Heyho, this is code I use for finetuning TabPFN(v2) on ONE downstream tabular dataset.
The code is optimized for usage in a larger data science pipeline (i.e., for the usage in AutoML systems such as AutoGluon). As a result, it is surprisingly complex.
Key Features:
- Minimal hyperparameter for tuning required, focuses only on learning rate and batch size.
- Adaptive early stopping based on validation loss & early stopping based on a time limit
- Logging, basic wandb support, and offline training curve plots.
- Support for binary classification, multiclass classification, and regression.
- Mixed precision training, gradient scaling + clipping, gradient accumulation.
- Semi-well-written and docstring-documented code.
Key Limitations:
- A lot of code overhead for finetuning, simply because I want to use it in larger data science pipelines.
- No general-purpose solution so far. It is often tricky to get better by finetuning, and the implementation made
a lot of assumptions for design decisions that require more research (e.g., data loader design, learning HPs, ...) - Generally, the finetuning on one dataset is very sensitive to the learning rate, batch size, and overfitting.
See examples/toy_example
for an example of how to run the code for classification and regression.
Minimal Example:
from finetuning_scripts.finetune_tabpfn_main import fine_tune_tabpfn
from sklearn.datasets import load_iris
from sklearn.metrics import log_loss
from sklearn.model_selection import train_test_split
from tabpfn import TabPFNClassifier
# Load data
X, y = load_iris(return_X_y=True, as_frame=True)

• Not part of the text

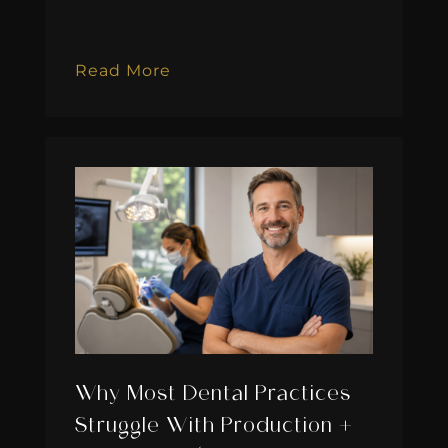
Read More
Why Most Dental Practices
Struggle With Production +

X_train, X_test, y_train, y_test = train_test_split(
X,
y,
test_size=0.33,
random_state=42,
)
# Finetune
save_path_to_fine_tuned_model = "./fine_tuned_model.ckpt"
fine_tune_tabpfn(
path_to_base_model="auto",
save_path_to_fine_tuned_model=save_path_to_fine_tuned_model,
# Finetuning HPs
time_limit=60,
finetuning_config={"learning_rate": 0.00001, "batch_size": 20},
validation_metric="log_loss",
# Input Data
X_train=X_train,
y_train=y_train,
categorical_features_index=None,
device="cuda", # use "cpu" if you don't have a GPU
task_type="multiclass",
# Optional
show_training_curve=True, # Shows a final report after finetuning.
logger_level=0, # Shows all logs, higher values shows less
use_wandb=False, # Init wandb yourself, and set to True
)
# Evaluate on Test Data
clf = TabPFNClassifier(model_path=save_path_to_fine_tuned_model).fit(X_train, y_train)
print("Log Loss (Finetuned):", log_loss(y_test, clf.predict_proba(X_test)))
clf = TabPFNClassifier().fit(X_train, y_train)
print("Log Loss (Default):", log_loss(y_test, clf.predict_proba(X_test)))
After cloning the repo, do the following:
This code base requires at least Python 3.10.
python -m venv venv
source venv/bin/activate # On Windows: venv\Scripts\activate
pip install uv
pip install -r requirements.txt
To edit the model, I suggest using a local installation of the TabPFN package.
# Local TabPFN install so we can change the model without reinstalling the package (e.g. for adapters)
cd custom_libs && git clone --branch finetune_tabpfn --single-branch https://github.com/LennartPurucker/TabPFN.git
# Install dependencies
uv pip install -e TabPFN && cd .. && uv pip install -r requirements.txt
Use the following to install flash attention 1 if you have a GPU like RTX2080 or T4. Unsure if this still works, so be careful.
uv pip uninstall torch torchvision torchaudio && uv pip install torch==2.1.0 torchvision==0.16.0 torchaudio==2.1.0 --index-url https://download.pytorch.org/whl/cu121
To test if flash attention is working, put the following code before you run TabPFN
import torch.backends.cuda
torch.backends.cuda.enable_math_sdp(False)
torch.backends.cuda.enable_flash_sdp(True)
torch.backends.cuda.enable_mem_efficient_sdp(False)
- Add requirements to
requirements.txt
- Change mypy and ruff settings in
pyproject.toml
- Make sure the toy example runs without errors.